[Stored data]
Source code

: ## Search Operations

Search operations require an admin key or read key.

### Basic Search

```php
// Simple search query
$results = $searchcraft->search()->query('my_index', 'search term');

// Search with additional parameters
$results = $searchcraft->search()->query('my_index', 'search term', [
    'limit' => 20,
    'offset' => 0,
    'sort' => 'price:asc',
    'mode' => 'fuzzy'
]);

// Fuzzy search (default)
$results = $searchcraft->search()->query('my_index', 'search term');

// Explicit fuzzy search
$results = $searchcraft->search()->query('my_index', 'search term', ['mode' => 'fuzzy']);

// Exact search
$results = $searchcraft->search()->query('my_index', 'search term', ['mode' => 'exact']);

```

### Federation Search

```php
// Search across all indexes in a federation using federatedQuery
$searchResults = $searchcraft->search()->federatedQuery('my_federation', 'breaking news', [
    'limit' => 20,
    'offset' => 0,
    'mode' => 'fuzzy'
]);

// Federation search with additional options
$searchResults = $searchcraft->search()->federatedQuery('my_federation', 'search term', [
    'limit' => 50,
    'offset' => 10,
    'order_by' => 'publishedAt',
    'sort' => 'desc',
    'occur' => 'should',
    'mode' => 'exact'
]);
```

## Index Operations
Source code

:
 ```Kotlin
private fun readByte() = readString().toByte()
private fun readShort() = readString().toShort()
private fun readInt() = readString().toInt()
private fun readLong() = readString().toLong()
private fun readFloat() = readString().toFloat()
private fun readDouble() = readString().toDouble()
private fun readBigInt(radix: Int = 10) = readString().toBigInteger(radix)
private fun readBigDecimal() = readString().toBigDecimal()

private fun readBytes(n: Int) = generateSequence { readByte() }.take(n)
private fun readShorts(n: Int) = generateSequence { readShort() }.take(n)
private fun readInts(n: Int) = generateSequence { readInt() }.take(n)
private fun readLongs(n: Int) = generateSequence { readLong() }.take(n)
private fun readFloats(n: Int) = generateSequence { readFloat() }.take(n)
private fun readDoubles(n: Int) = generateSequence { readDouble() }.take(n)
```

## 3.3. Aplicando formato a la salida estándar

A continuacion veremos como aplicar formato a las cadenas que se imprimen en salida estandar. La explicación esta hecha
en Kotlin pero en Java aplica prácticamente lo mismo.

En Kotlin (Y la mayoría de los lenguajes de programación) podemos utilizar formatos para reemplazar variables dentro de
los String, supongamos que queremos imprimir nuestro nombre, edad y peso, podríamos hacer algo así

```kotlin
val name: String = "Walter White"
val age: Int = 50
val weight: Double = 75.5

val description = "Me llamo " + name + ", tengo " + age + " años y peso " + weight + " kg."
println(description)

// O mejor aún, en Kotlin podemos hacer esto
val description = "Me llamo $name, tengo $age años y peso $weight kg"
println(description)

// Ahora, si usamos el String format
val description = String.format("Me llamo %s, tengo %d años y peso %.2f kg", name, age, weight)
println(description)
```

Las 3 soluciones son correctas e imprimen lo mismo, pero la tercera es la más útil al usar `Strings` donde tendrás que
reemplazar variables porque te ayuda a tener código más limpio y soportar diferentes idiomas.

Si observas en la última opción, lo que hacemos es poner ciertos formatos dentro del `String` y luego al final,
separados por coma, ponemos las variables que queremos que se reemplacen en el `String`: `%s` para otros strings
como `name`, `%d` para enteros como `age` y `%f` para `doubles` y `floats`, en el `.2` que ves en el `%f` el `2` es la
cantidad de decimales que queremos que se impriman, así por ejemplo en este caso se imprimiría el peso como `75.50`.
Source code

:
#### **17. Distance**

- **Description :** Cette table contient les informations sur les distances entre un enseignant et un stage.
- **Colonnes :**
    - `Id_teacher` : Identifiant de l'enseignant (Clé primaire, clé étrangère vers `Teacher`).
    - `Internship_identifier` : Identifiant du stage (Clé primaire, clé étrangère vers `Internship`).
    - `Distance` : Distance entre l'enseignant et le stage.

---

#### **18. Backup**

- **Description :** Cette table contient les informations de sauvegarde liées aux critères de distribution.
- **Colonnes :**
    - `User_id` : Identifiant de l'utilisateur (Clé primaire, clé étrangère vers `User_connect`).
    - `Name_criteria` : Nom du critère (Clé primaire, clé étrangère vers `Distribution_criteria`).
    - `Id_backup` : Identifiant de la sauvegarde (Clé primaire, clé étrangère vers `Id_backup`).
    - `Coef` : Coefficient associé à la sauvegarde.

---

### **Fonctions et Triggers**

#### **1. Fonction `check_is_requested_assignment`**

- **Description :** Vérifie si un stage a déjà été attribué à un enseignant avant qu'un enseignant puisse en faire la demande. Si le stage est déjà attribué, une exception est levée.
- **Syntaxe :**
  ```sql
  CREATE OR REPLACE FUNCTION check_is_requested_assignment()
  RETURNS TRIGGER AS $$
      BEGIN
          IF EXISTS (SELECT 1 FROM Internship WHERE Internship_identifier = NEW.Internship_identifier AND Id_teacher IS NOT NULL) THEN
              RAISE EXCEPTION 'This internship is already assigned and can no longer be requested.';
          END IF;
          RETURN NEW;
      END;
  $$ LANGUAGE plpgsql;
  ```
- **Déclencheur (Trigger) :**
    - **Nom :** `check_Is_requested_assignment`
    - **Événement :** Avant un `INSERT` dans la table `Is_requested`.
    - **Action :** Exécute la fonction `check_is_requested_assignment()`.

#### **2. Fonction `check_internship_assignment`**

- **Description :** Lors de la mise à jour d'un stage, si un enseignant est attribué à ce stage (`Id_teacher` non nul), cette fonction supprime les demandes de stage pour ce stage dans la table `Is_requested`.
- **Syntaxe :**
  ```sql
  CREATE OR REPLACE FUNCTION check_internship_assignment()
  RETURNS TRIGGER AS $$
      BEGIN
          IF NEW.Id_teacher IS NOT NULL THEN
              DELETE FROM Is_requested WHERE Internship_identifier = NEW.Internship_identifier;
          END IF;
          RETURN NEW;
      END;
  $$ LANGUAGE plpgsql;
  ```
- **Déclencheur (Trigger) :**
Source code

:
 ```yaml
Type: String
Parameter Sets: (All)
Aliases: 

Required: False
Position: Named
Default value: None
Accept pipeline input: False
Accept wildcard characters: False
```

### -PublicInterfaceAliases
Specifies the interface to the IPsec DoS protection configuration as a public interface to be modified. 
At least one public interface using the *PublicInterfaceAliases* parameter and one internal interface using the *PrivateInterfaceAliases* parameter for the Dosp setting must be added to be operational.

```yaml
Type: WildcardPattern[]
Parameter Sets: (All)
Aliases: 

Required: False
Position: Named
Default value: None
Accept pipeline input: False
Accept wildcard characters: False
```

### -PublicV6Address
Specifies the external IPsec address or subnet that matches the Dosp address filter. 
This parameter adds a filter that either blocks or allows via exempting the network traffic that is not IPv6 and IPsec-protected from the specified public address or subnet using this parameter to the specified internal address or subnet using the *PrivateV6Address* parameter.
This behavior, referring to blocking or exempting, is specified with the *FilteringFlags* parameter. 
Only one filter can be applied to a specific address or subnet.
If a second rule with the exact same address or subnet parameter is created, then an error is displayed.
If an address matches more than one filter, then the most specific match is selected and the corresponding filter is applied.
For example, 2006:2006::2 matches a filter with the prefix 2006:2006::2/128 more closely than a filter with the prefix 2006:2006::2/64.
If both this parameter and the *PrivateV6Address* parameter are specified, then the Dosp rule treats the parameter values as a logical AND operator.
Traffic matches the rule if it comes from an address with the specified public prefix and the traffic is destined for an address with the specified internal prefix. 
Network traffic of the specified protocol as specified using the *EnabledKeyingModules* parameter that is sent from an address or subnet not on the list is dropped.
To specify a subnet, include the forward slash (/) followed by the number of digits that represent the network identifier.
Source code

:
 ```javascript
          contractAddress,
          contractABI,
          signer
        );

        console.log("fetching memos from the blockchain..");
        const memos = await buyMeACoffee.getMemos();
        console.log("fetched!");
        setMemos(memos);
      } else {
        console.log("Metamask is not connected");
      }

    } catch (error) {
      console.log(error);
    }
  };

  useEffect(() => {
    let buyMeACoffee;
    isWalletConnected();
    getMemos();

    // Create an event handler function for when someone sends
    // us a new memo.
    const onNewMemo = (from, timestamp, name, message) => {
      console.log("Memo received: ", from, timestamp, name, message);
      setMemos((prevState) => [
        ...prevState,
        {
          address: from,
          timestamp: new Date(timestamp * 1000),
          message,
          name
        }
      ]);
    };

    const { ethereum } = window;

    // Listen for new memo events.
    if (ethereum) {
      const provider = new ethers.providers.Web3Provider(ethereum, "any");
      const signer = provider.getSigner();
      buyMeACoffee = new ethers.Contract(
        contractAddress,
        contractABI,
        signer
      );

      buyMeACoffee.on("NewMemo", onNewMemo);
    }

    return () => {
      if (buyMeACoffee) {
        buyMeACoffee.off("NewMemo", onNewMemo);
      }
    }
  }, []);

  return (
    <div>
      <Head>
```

» Work to be completed
The answer is the run of lines above from the line containing "#### **17. Distance**" through the line containing "Identifiant du stage", copied exactly and alone.

» Output
#### **17. Distance**

- **Description :** Cette table contient les informations sur les distances entre un enseignant et un stage.
- **Colonnes :**
    - `Id_teacher` : Identifiant de l'enseignant (Clé primaire, clé étrangère vers `Teacher`).
    - `Internship_identifier` : Identifiant du stage (Clé primaire, clé étrangère vers `Internship`).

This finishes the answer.